### [Textauszug]
>>>

Klimaforscher Olefs: „Der Trump-Effekt ist relativ überschaubar“
Aus dem jüngsten Bericht des EU-Klimawandeldienstes Copernicus geht hervor, dass sich Europa doppelt so schnell erwärmt wie der globale Durchschnitt. Woran liegt das?
Marc Olefs
Das liegt vor allem daran, dass heute weniger Aerosole (winzige Partikel, die in der Industrie, im Verkehr, oder beim Verbrennung von Holz oder Kohle entstehen; Anm.) in der Luft sind als in den 1980er Jahren. Zurückzuführen ist das auf Luftreinhaltemaßnahmen, die aus gesundheitlichen Gründen absolut notwendig waren. Aber Aerosole haben netto einen kühlenden Effekt. Wenn dieser zunehmend wegfällt – weil die Luft sauberer wird –, dann beschleunigt das die Erwärmung.

<<<

### [Bereitgestellte Zeilen]
>>>

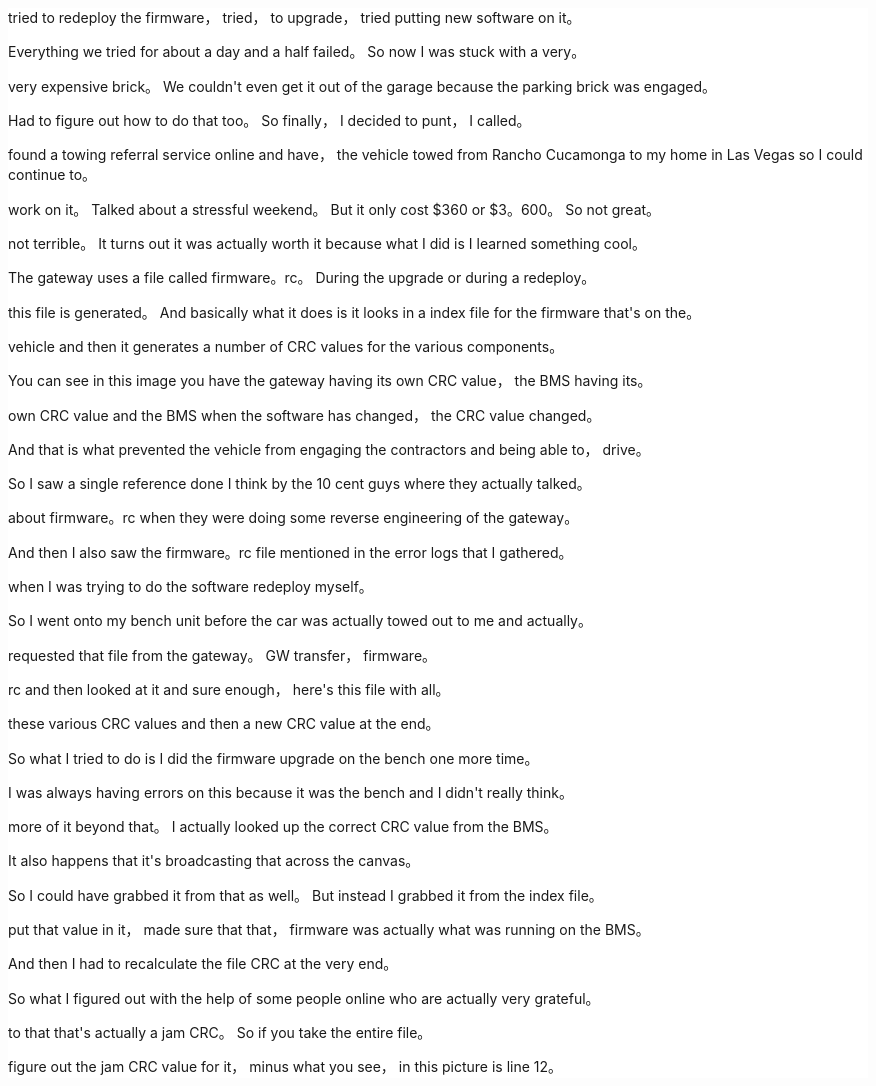  tried to redeploy the firmware， tried， to upgrade， tried putting new software on it。

 Everything we tried for about a day and a half failed。 So now I was stuck with a very。

 very expensive brick。 We couldn't even get it out of the garage because the parking brick was engaged。

 Had to figure out how to do that too。 So finally， I decided to punt， I called。

 found a towing referral service online and have， the vehicle towed from Rancho Cucamonga to my home in Las Vegas so I could continue to。

 work on it。 Talked about a stressful weekend。 But it only cost $360 or $3。600。 So not great。

 not terrible。 It turns out it was actually worth it because what I did is I learned something cool。

 The gateway uses a file called firmware。rc。 During the upgrade or during a redeploy。

 this file is generated。 And basically what it does is it looks in a index file for the firmware that's on the。

 vehicle and then it generates a number of CRC values for the various components。

 You can see in this image you have the gateway having its own CRC value， the BMS having its。

 own CRC value and the BMS when the software has changed， the CRC value changed。

 And that is what prevented the vehicle from engaging the contractors and being able to， drive。

 So I saw a single reference done I think by the 10 cent guys where they actually talked。

 about firmware。rc when they were doing some reverse engineering of the gateway。

 And then I also saw the firmware。rc file mentioned in the error logs that I gathered。

 when I was trying to do the software redeploy myself。

 So I went onto my bench unit before the car was actually towed out to me and actually。

 requested that file from the gateway。 GW transfer， firmware。

rc and then looked at it and sure enough， here's this file with all。

 these various CRC values and then a new CRC value at the end。

 So what I tried to do is I did the firmware upgrade on the bench one more time。

 I was always having errors on this because it was the bench and I didn't really think。

 more of it beyond that。 I actually looked up the correct CRC value from the BMS。

 It also happens that it's broadcasting that across the canvas。

 So I could have grabbed it from that as well。 But instead I grabbed it from the index file。

 put that value in it， made sure that that， firmware was actually what was running on the BMS。

 And then I had to recalculate the file CRC at the very end。

 So what I figured out with the help of some people online who are actually very grateful。

 to that that's actually a jam CRC。 So if you take the entire file。

 figure out the jam CRC value for it， minus what you see， in this picture is line 12。
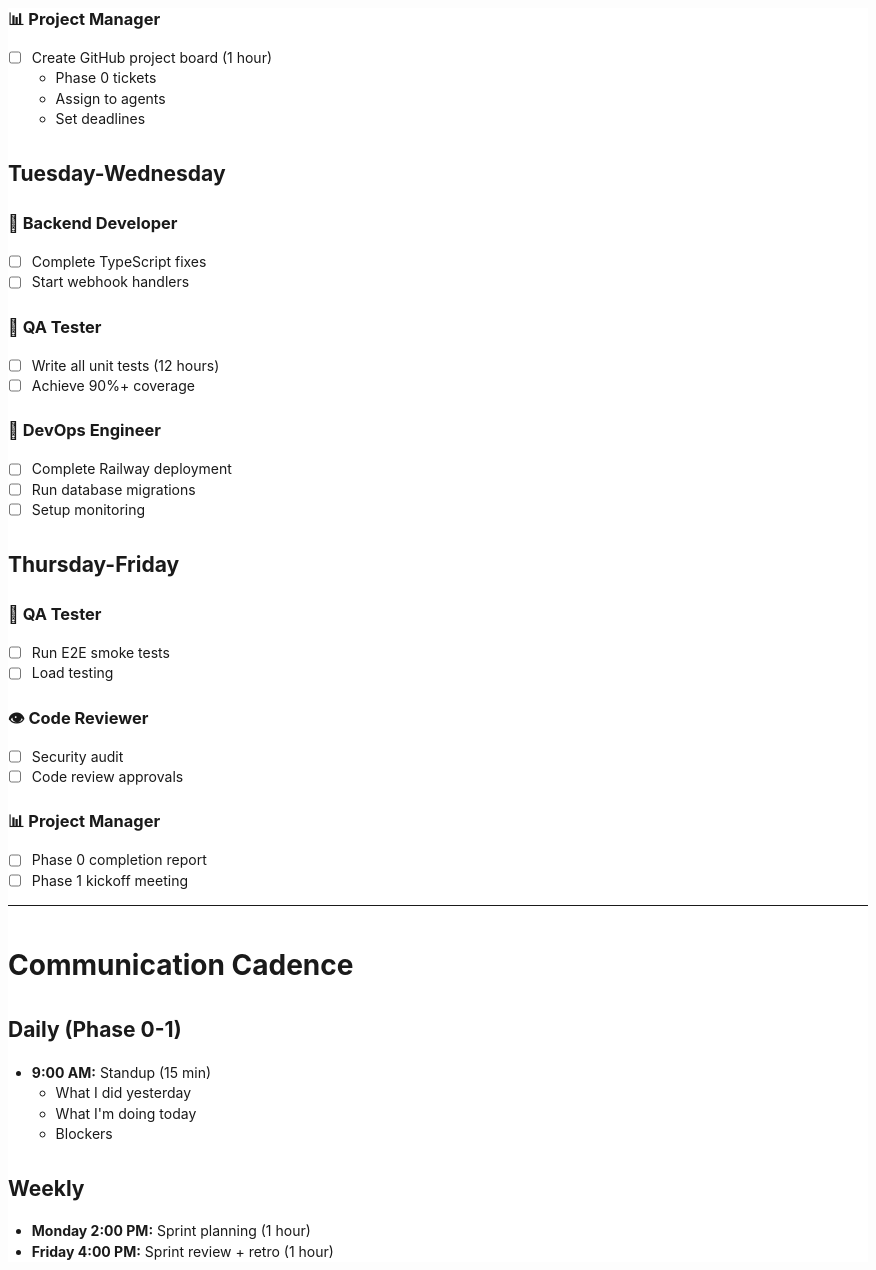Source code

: ### 📊 **Project Manager**
- [ ] Create GitHub project board (1 hour)
  - Phase 0 tickets
  - Assign to agents
  - Set deadlines

## Tuesday-Wednesday

### 🔧 **Backend Developer**
- [ ] Complete TypeScript fixes
- [ ] Start webhook handlers

### 🧪 **QA Tester**
- [ ] Write all unit tests (12 hours)
- [ ] Achieve 90%+ coverage

### 🚀 **DevOps Engineer**
- [ ] Complete Railway deployment
- [ ] Run database migrations
- [ ] Setup monitoring

## Thursday-Friday

### 🧪 **QA Tester**
- [ ] Run E2E smoke tests
- [ ] Load testing

### 👁️ **Code Reviewer**
- [ ] Security audit
- [ ] Code review approvals

### 📊 **Project Manager**
- [ ] Phase 0 completion report
- [ ] Phase 1 kickoff meeting

---

# Communication Cadence

## Daily (Phase 0-1)
- **9:00 AM:** Standup (15 min)
  - What I did yesterday
  - What I'm doing today
  - Blockers

## Weekly
- **Monday 2:00 PM:** Sprint planning (1 hour)
- **Friday 4:00 PM:** Sprint review + retro (1 hour)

<<<

### [Arbeitsauftrag]
Kopiere aus dem Textauszug wortgetreu den Abschnitt, der mit den Worten „Klimaforscher Olefs: „Der“ beginnt und mit „Woran liegt das?“ endet.

### [Ergebnis]
Klimaforscher Olefs: „Der Trump-Effekt ist relativ überschaubar“
Aus dem jüngsten Bericht des EU-Klimawandeldienstes Copernicus geht hervor, dass sich Europa doppelt so schnell erwärmt wie der globale Durchschnitt. Woran liegt das?